Written task:
Will you print the stretch from the start of the entries through the line containing "io muy competitivo", leaving the pictures out of your answer?

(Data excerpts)
----

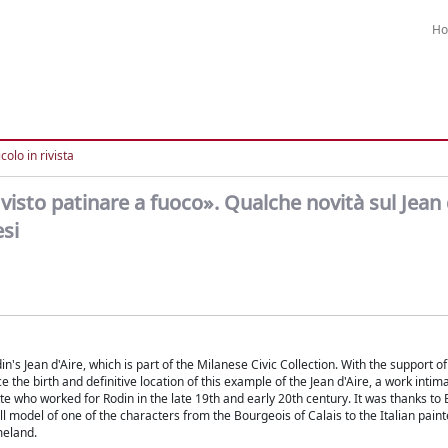
H
colo in rivista
visto patinare a fuoco». Qualche novità sul Jean 
esi
's Jean d'Aire, which is part of the Milanese Civic Collection. With the support of
 the birth and definitive location of this example of the Jean d'Aire, a work intim
te who worked for Rodin in the late 19th and early 20th century. It was thanks to E
ll model of one of the characters from the Bourgeois of Calais to the Italian paint
meland.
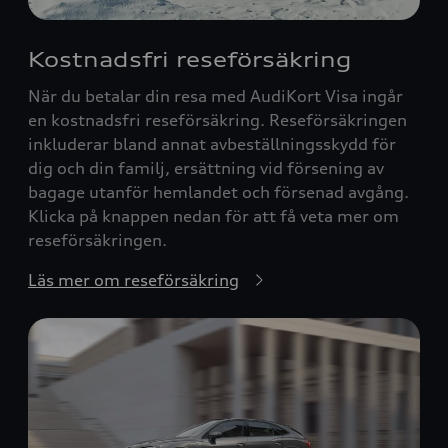
Kostnadsfri reseförsäkring
När du betalar din resa med AudiKort Visa ingår
en kostnadsfri reseförsäkring. Reseförsäkringen
inkluderar bland annat avbeställningsskydd för
dig och din familj, ersättning vid försening av
bagage utanför hemlandet och försenad avgång.
Klicka på knappen nedan för att få veta mer om
reseförsäkringen.
Läs mer om reseförsäkring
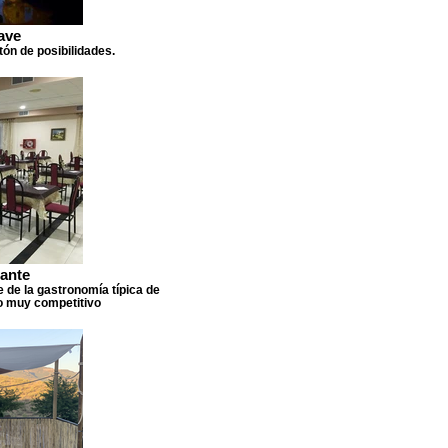
ave
ón de posibilidades.
ante
e de la gastronomía típica de
io muy competitivo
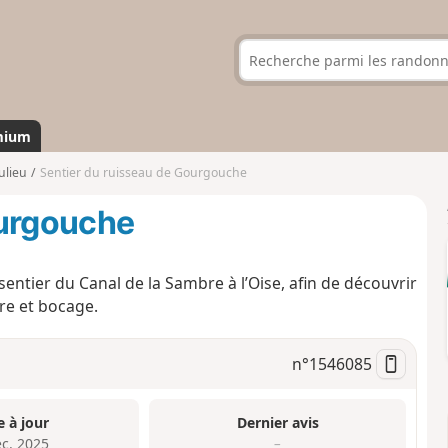
mium
ulieu
Sentier du ruisseau de Gourgouche
ourgouche
e sentier du Canal de la Sambre à l’Oise, afin de découvrir
re et bocage.
n°
1546085
e à jour
Dernier avis
éc. 2025
–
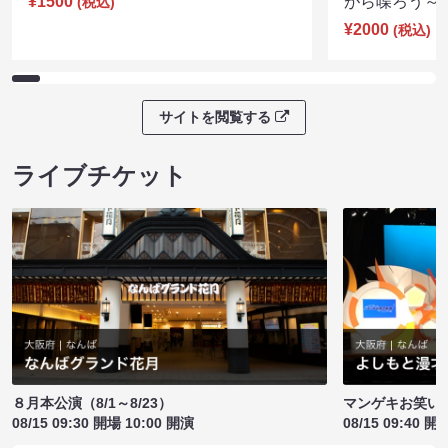
¥1500
がら喋ろう～（8
(税込)
¥2000
(税込)
サイトを閲覧する
ライブチケット
８月本公演（8/1～8/23）
マンゲキお笑い
08/15 09:30 開場 10:00 開演
08/15 09:40 開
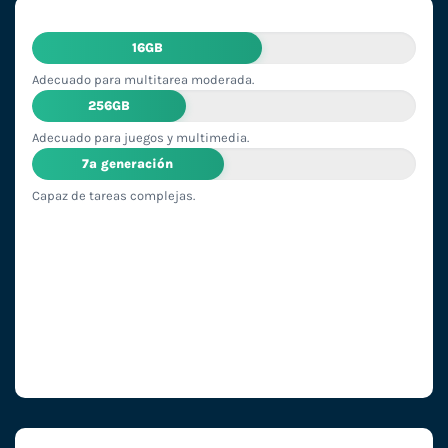
16GB
Adecuado para multitarea moderada.
256GB
Adecuado para juegos y multimedia.
7ª generación
Capaz de tareas complejas.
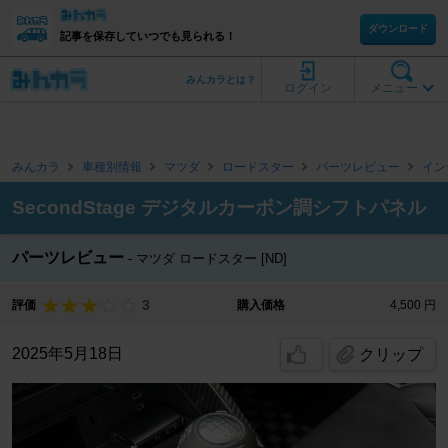
ダウンロード
記事を保存していつでも見られる！
みんカラとは？
ログイン
メニュー
みんカラ
車種別情報
マツダ
ロードスター
パーツレビュー
イン
SecondStage デジタルカーボン調シフトパネル
パーツレビュー
マツダ ロードスター [ND]
3
評価
購入価格
4,500 円
2025年5月18日
クリップ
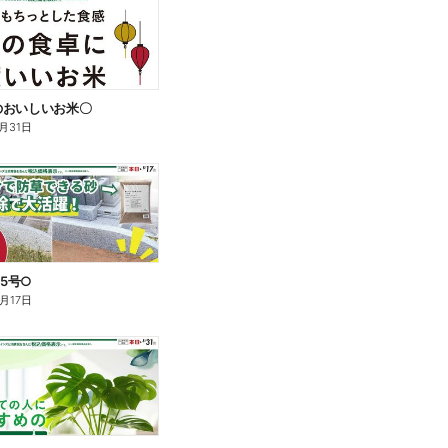
のおいしいお米〇
月31日
25号○
月17日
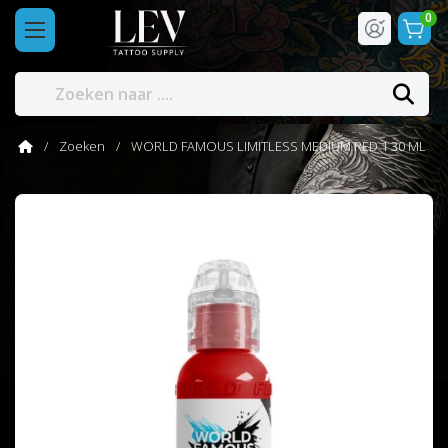
0
Zoeken
WORLD FAMOUS LIMITLESS MEDIUM RED 1 30 ML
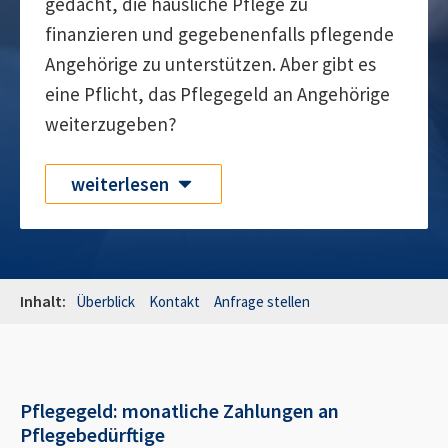
gedacht, die häusliche Pflege zu
finanzieren und gegebenenfalls pflegende
Angehörige zu unterstützen. Aber gibt es
eine Pflicht, das Pflegegeld an Angehörige
weiterzugeben?
weiterlesen
Inhalt:
Überblick
Kontakt
Anfrage stellen
Pflegegeld: monatliche Zahlungen an
Pflegebedürftige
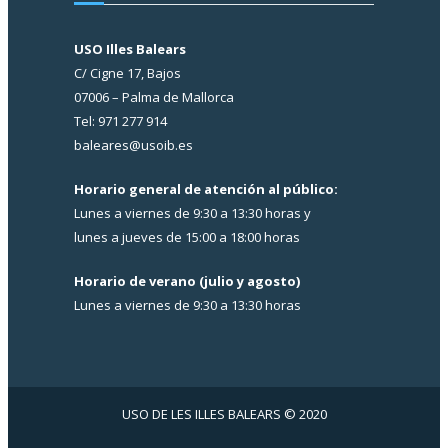
USO Illes Balears
C/ Cigne 17, Bajos
07006 – Palma de Mallorca
Tel: 971 277 914
baleares@usoib.es
Horario general de atención al público:
Lunes a viernes de 9:30 a 13:30 horas y
lunes a jueves de 15:00 a 18:00 horas
Horario de verano (julio y agosto)
Lunes a viernes de 9:30 a 13:30 horas
USO DE LES ILLES BALEARS © 2020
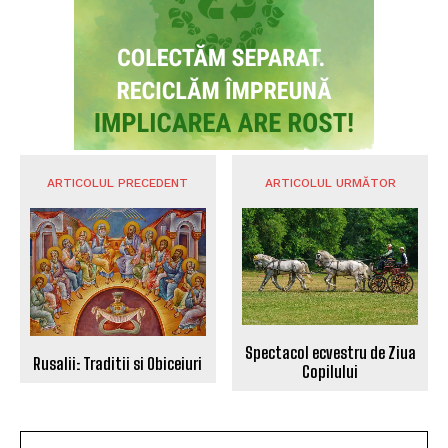
ARTICOLUL PRECEDENT
ARTICOLUL URMĂTOR
Spectacol ecvestru de Ziua
Rusalii: Traditii si Obiceiuri
Copilului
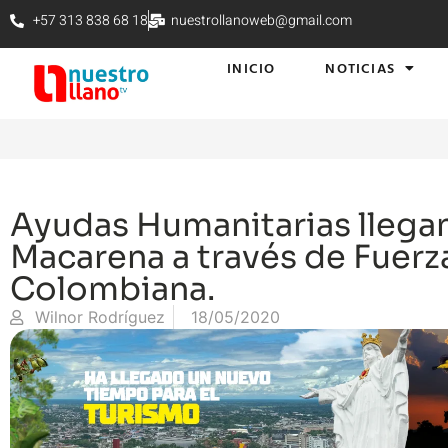
+57 313 838 68 18
nuestrollanoweb@gmail.com
INICIO
NOTICIAS
Ayudas Humanitarias llegan
Macarena a través de Fuerz
Colombiana.
Wilnor Rodríguez
18/05/2020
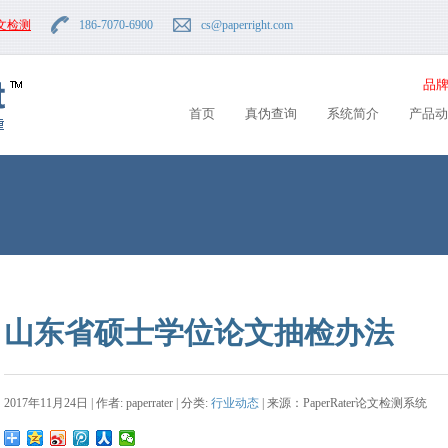
文检测
186-7070-6900
cs
@paperright.com
品牌
首页
真伪查询
系统简介
产品动
山东省硕士学位论文抽检办法
2017年11月24日 | 作者: paperrater | 分类:
行业动态
| 来源：PaperRater论文检测系统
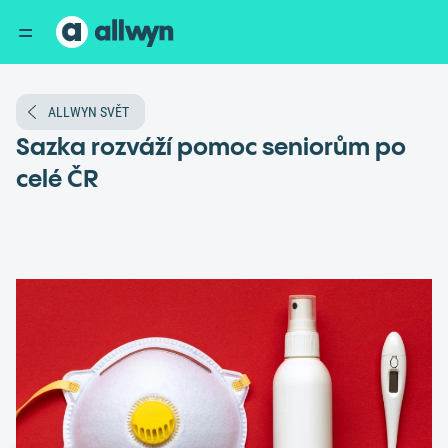
ALLWYN SVĚT
Sazka rozváží pomoc seniorům po
celé ČR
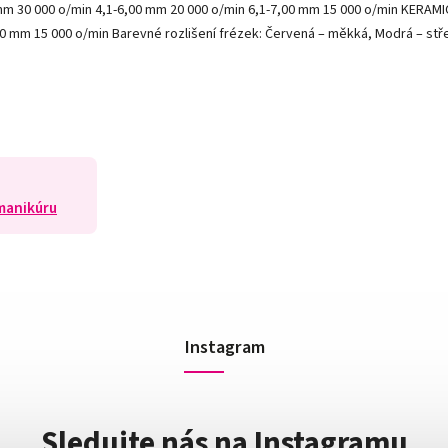
mm 30 000 o/min 4,1-6,00 mm 20 000 o/min 6,1-7,00 mm 15 000 o/min KER
0 mm 15 000 o/min Barevné rozlišení frézek: Červená – měkká, Modrá – stře
 manikúru
Instagram
Sledujte nás na Instagramu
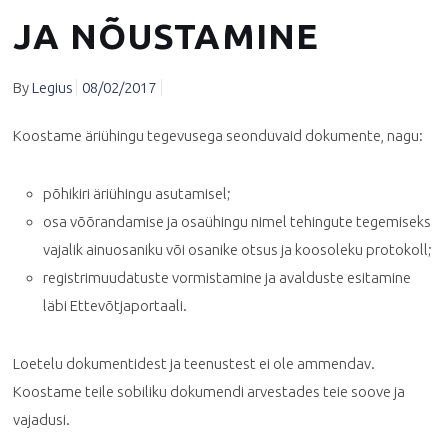
JA NÕUSTAMINE
By
Legius
08/02/2017
Koostame äriühingu tegevusega seonduvaid dokumente, nagu:
põhikiri äriühingu asutamisel;
osa võõrandamise ja osaühingu nimel tehingute tegemiseks
vajalik ainuosaniku või osanike otsus ja koosoleku protokoll;
registrimuudatuste vormistamine ja avalduste esitamine
läbi Ettevõtjaportaali.
Loetelu dokumentidest ja teenustest ei ole ammendav.
Koostame teile sobiliku dokumendi arvestades teie soove ja
vajadusi.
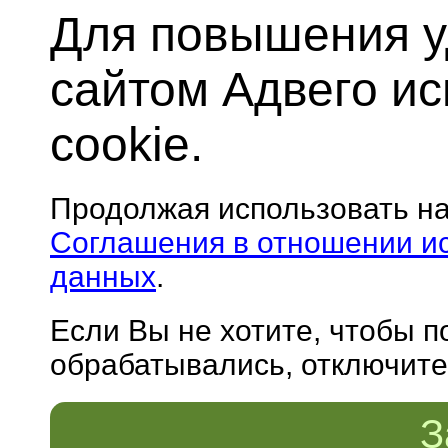
Для повышения у
сайтом Адвего и
cookie.
Продолжая использовать н
Соглашения в отношении и
данных
.
Если Вы не хотите, чтобы 
обрабатывались, отключите 
З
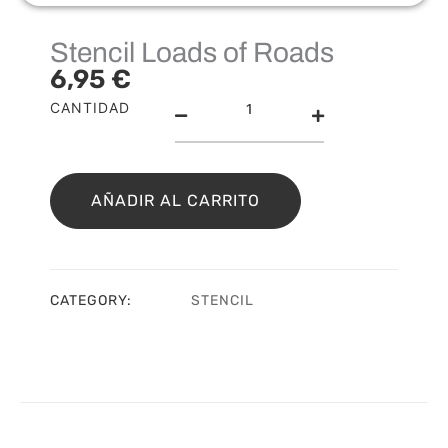
Stencil Loads of Roads
6,95
€
Stencil
CANTIDAD
Loads
of
Roads
cantidad
AÑADIR AL CARRITO
CATEGORY:
STENCIL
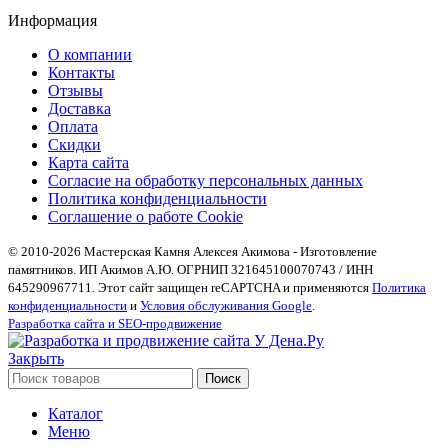
Информация
О компании
Контакты
Отзывы
Доставка
Оплата
Скидки
Карта сайта
Согласие на обработку персональных данных
Политика конфиденциальности
Соглашение о работе Cookie
© 2010-2026 Мастерская Камня Алексея Акимова - Изготовление
памятников. ИП Акимов А.Ю. ОГРНИП 321645100070743 / ИНН
645290967711. Этот сайт защищен reCAPTCHA и применяются
Политика
конфиденциальности
и
Условия обслуживания Google
.
Разработка сайта и SEO-продвижение
Закрыть
Поиск
Каталог
Меню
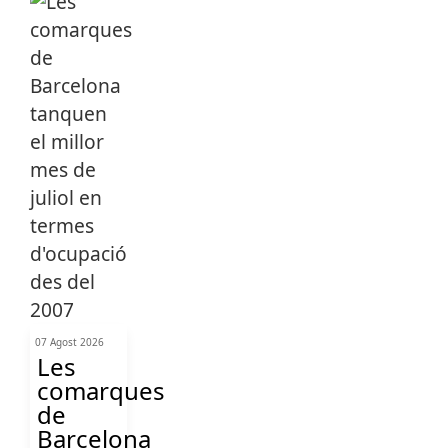
07 Agost 2026
Les
comarques
de
Barcelona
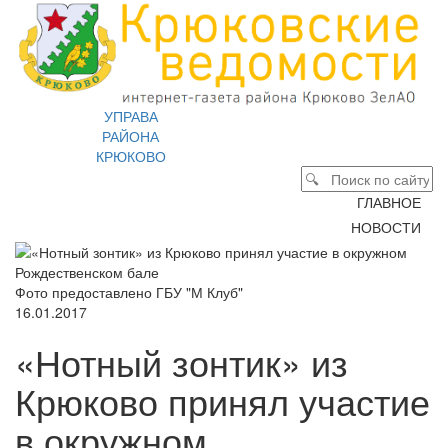
УПРАВА
РАЙОНА
КРЮКОВО
ГЛАВНОЕ
НОВОСТИ
Фото предоставлено ГБУ "М Клуб"
16.01.2017
«Нотный зонтик» из
Крюково принял участие
в окружном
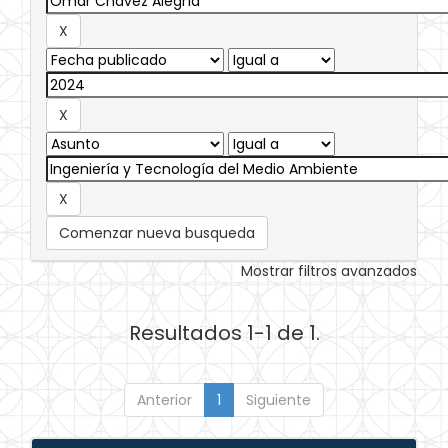
Comenzar nueva busqueda
Mostrar filtros avanzados
Resultados 1-1 de 1.
Anterior
1
Siguiente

----

Exercise response:
H
colo in rivista
visto patinare a fuoco». Qualche novità sul Jean 
esi
's Jean d'Aire, which is part of the Milanese Civic Collection. With the support of
 the birth and definitive location of this example of the Jean d'Aire, a work intim
te who worked for Rodin in the late 19th and early 20th century. It was thanks to E
ll model of one of the characters from the Bourgeois of Calais to the Italian paint
meland.
Kostnadsfri reseförsäkring
När du betalar din resa med AudiKort Visa ingår
en kostnadsfri reseförsäkring. Reseförsäkringen
inkluderar bland annat avbeställningsskydd för
dig och din familj, ersättning vid försening av
bagage utanför hemlandet och försenad avgång.
Klicka på knappen nedan för att få veta mer om
reseförsäkringen.
Läs mer om reseförsäkring
ave
ón de posibilidades.
ante
e de la gastronomía típica de
io muy competitivo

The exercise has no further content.